Tel Aviv, une ville prédisposée à devenir le paradis des trottinettes électriques
AFP
Cheveux au vent, téléphone à la main, en semaine ou pendant le shabat, ils sont de plus en plus nombreux à filer sur des trottinettes électriques le long d’Ibn Gvirol, axe qui traverse Tel-Aviv du nord au sud. Même le samedi, jour de repos sacré des juifs, quand tout tourne au ralenti, les petites roues foncent sur le macadam dégagé par un moindre trafic.
Matan Ben Ari, 28 ans, était du nombre le samedi précédent pour aller à la plage sans se préoccuper de son moyen de locomotion. « Il n’y a pas de transports publics et le taxi, c’est cher. Il reste cette solution. En plus, c’est un plaisir de rouler avec », dit-il. Le relâchement du week-end israélien ne fait que rendre plus visibles des engins qui, sur Ibn Gvirol comme sur les autres artères de Tel-Aviv et dans d’autres métropoles du monde, font concurrence aux vélos, pourtant bien établis. « C’est pratique, accessible. Tu es indépendant, tu peux faire ce que tu veux, t’arrêter, acheter de l’eau », explique Inbal, 20 ans, accoudée au guidon d’une trottinette.

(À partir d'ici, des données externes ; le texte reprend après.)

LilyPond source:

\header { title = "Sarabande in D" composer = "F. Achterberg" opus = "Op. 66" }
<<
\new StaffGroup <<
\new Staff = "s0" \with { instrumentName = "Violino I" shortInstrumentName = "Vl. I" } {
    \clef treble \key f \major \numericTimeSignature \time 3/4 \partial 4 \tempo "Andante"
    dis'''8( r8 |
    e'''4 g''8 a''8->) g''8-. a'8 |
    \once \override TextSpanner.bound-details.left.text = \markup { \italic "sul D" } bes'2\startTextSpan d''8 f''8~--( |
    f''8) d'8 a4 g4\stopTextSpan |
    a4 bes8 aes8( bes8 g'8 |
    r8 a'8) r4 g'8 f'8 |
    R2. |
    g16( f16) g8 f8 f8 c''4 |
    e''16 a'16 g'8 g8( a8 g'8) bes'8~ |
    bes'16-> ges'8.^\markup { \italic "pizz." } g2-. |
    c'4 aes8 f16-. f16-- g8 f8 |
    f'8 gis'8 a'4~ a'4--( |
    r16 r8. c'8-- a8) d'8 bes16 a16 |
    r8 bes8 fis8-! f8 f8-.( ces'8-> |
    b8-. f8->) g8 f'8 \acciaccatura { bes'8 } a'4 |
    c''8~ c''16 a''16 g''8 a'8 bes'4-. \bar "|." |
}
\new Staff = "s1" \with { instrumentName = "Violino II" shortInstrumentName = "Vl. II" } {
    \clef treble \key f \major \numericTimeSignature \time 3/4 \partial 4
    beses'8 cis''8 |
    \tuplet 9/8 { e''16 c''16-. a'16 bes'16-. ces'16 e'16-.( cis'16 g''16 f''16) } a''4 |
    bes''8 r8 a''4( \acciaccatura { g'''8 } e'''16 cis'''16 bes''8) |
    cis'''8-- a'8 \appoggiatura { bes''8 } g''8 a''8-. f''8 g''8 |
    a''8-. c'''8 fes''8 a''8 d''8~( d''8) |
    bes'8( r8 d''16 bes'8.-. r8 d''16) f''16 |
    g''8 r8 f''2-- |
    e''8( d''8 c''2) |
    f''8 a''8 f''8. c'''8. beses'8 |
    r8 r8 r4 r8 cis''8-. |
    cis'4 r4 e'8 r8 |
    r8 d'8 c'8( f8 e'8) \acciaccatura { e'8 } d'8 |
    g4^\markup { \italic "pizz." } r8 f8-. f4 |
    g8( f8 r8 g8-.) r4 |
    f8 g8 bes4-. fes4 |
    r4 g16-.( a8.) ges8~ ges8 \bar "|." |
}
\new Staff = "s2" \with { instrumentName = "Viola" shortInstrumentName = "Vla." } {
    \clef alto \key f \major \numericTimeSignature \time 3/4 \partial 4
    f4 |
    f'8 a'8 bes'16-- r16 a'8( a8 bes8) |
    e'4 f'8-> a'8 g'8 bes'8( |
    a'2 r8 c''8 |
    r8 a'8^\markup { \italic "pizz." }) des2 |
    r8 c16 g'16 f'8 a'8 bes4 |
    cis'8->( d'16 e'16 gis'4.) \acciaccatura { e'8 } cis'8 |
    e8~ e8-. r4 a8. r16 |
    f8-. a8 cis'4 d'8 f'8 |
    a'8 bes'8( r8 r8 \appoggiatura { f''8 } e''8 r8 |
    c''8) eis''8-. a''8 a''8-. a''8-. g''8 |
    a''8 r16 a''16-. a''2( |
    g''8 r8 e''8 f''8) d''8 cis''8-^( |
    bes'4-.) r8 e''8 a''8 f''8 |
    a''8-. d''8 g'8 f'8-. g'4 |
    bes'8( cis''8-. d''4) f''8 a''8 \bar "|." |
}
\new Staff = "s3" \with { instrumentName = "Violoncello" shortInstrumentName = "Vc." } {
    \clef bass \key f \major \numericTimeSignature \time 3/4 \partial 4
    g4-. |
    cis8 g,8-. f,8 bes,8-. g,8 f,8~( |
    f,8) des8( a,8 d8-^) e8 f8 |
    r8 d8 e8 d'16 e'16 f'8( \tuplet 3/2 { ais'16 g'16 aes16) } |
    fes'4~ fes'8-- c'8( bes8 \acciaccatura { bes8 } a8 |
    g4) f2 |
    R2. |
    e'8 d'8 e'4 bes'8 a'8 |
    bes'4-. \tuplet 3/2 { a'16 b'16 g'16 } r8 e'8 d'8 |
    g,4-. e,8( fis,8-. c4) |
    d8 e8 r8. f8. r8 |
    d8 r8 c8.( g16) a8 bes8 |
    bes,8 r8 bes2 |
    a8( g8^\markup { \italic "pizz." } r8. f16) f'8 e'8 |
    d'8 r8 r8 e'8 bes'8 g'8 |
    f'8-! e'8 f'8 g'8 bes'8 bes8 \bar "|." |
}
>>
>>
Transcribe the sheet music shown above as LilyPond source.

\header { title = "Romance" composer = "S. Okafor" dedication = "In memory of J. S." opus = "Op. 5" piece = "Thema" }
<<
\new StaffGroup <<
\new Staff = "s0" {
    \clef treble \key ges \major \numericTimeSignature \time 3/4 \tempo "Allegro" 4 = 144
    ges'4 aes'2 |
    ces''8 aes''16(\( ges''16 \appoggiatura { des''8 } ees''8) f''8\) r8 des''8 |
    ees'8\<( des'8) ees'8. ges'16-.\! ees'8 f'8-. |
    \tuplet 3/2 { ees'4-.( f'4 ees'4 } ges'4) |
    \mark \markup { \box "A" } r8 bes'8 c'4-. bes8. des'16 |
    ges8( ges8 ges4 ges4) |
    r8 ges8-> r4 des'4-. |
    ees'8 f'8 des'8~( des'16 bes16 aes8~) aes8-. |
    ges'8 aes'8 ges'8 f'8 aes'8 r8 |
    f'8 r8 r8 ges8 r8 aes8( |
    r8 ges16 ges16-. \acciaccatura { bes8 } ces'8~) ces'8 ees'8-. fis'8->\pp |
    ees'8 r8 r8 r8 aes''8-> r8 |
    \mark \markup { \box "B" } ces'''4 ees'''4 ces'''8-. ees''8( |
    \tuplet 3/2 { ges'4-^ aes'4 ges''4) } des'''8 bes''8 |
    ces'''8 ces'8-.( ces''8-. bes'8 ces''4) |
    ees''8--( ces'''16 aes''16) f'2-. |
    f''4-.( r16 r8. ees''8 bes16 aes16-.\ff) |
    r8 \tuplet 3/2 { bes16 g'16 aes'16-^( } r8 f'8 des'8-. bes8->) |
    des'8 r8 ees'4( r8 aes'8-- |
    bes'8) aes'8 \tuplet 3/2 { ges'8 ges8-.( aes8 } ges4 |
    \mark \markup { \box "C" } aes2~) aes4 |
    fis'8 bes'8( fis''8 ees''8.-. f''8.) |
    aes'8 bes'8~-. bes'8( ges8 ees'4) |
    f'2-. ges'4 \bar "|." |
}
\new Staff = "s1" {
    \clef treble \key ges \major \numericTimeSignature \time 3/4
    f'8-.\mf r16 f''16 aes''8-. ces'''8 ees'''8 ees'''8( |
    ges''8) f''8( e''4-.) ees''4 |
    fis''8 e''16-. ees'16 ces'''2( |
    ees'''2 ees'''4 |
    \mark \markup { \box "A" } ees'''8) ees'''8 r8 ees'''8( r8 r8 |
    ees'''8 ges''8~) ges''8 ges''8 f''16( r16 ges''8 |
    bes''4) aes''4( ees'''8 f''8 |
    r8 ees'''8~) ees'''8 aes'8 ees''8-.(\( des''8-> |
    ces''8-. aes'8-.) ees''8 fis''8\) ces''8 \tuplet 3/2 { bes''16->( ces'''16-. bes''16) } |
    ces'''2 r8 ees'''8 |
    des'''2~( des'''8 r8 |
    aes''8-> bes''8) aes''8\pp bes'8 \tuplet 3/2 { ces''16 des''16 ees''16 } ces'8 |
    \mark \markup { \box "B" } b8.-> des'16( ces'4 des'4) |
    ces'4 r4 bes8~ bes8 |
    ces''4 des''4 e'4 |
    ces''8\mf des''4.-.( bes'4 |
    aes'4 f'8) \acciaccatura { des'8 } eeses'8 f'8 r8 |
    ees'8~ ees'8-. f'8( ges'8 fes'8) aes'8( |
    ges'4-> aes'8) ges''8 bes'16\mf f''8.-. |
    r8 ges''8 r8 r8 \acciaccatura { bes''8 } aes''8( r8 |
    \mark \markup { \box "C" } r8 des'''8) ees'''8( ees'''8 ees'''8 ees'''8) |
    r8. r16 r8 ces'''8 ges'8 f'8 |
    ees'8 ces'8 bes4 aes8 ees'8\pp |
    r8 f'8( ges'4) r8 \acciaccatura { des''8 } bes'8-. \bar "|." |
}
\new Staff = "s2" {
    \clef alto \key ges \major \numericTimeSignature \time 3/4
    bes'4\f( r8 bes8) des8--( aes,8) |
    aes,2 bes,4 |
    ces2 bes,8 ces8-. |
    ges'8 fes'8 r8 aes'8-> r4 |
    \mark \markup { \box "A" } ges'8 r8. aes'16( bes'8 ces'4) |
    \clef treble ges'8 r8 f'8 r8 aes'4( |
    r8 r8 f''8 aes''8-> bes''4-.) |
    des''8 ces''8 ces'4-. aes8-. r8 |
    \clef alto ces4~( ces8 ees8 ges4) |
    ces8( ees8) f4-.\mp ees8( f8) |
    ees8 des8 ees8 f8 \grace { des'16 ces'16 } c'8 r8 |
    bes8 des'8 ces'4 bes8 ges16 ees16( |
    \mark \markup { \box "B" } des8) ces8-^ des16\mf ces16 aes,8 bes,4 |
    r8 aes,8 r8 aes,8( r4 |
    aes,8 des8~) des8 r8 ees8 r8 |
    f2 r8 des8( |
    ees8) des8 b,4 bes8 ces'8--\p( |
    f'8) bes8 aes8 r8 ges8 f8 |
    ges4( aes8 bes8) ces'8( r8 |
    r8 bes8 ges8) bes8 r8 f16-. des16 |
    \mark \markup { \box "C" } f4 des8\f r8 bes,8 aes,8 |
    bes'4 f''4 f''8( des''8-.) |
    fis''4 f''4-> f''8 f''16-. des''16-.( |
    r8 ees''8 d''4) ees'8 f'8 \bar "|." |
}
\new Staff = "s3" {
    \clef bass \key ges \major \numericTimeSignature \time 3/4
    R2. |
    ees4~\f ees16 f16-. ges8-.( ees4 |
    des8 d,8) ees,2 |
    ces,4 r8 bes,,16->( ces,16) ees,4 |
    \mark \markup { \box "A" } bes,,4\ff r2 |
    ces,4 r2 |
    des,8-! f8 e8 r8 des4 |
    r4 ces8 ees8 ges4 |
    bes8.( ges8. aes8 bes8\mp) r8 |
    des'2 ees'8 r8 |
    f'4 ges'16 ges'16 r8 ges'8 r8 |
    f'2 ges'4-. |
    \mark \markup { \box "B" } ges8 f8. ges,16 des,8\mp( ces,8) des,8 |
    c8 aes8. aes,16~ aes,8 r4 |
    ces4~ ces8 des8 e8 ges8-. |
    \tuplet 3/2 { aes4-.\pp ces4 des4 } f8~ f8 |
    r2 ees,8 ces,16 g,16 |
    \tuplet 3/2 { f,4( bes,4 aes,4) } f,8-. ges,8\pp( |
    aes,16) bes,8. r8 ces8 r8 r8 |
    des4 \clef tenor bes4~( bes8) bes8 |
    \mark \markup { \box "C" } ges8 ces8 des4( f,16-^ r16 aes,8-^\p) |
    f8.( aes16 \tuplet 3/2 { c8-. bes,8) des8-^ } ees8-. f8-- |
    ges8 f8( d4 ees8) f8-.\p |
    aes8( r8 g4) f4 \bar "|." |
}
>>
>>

Comme d’autres, la jeune femme a téléchargé sur son smartphone l’application d’un opérateur de trottinettes électriques partagées. L’application lui a indiqué sur une carte où trouver son prochain véhicule. « C’est facile» dit-elle, « je vais jusqu’à la mer, je m’arrête là-bas, je me sers de l’application, et c’est tout ».
« Le paradis des trottinettes »
La capitale culturelle et économique d’Israël semblait prédisposée à ce succès et ce business florissant: moderne, hyper-connectée, dynamique, ensoleillée, embouteillée… et plate. La société américaine Bird a été la première à déployer 2 500 trottinettes électriques en libre service à Tel-Aviv en août, suivie par les opérateurs Wind, Lime et Leo. Il y en a aujourd’hui environ 7 500 en circulation, toutes compagnies confondues. « La micro-mobilité était déjà importante (à Tel-Aviv) et Bird a accéléré le processus », dit Yaniv Rivlin, directeur général de l’entreprise en Israël.
Avec 60% des habitants âgés de moins de 40 ans, Tel-Aviv est « le paradis des trottinettes », assure-t-il. L’engouement n’est pas seulement générationnel. Dans cette ville congestionnée par la circulation, la trottinette, « ça change la vie» pour Adi Krispin, 43 ans. Il s’en sert au moins une heure et demie par jour, pour « emmener (sa) fille au jardin d’enfants, aller au travail, faire des courses », dit-il, juché sur son coursier de métal. « C’est difficile de plier un vélo pour le monter à la maison ou au bureau. Avec une trottinette, c’est simple ».
Nuisances
La municipalité de centre-gauche observe le mouvement a priori d’un bon oeil, dit Meital Lehavi, adjointe au maire en charge des transports. Cette vogue pallie une offre en transports publics qui « ne répond pas aux besoins réels des usagers », en particulier sous un gouvernement de droite faisant la part belle aux ultra-orthodoxes, observants rigoureux des règles du judaïsme et de l’interdiction de circulation des bus le week-end, dit-elle. L’impact environnemental aussi est « positif » dans une ville qui souffre de la pollution, ajoute-t-elle.
Cependant, comme d’autres, Tel-Aviv se débat avec les nuisances causées par cette prolifération. Meital Lehavi déplore le manque de pistes cyclables ou de bornes de stationnement. Les utilisateurs roulent volontiers sur les trottoirs et abandonnent leur trottinettes au milieu des allées, gênant les passants et pouvant même les mettre en danger, dit-elle. « C’est un phénomène nouveau que personne ne sait vraiment comment appréhender », admet-elle. S’inspirant d’autres grandes villes du monde, la municipalité a décidé de réguler l’usage. Elle a donné aux opérateurs jusqu’à mi-septembre pour mettre en place des stationnements dédiés à leurs équipements et partager leurs données sur l’utilisation des trottinettes avec la mairie.
Ces demandes sont « raisonnables », estime le directeur général de Bird qui compte bien augmenter sa flotte d’ici quelques mois. « Grâce aux trottinettes, il y a moins de voitures, et nous allons continuer à coopérer avec la municipalité pour poursuivre cette révolution dans les mois et les années à venir », dit-il.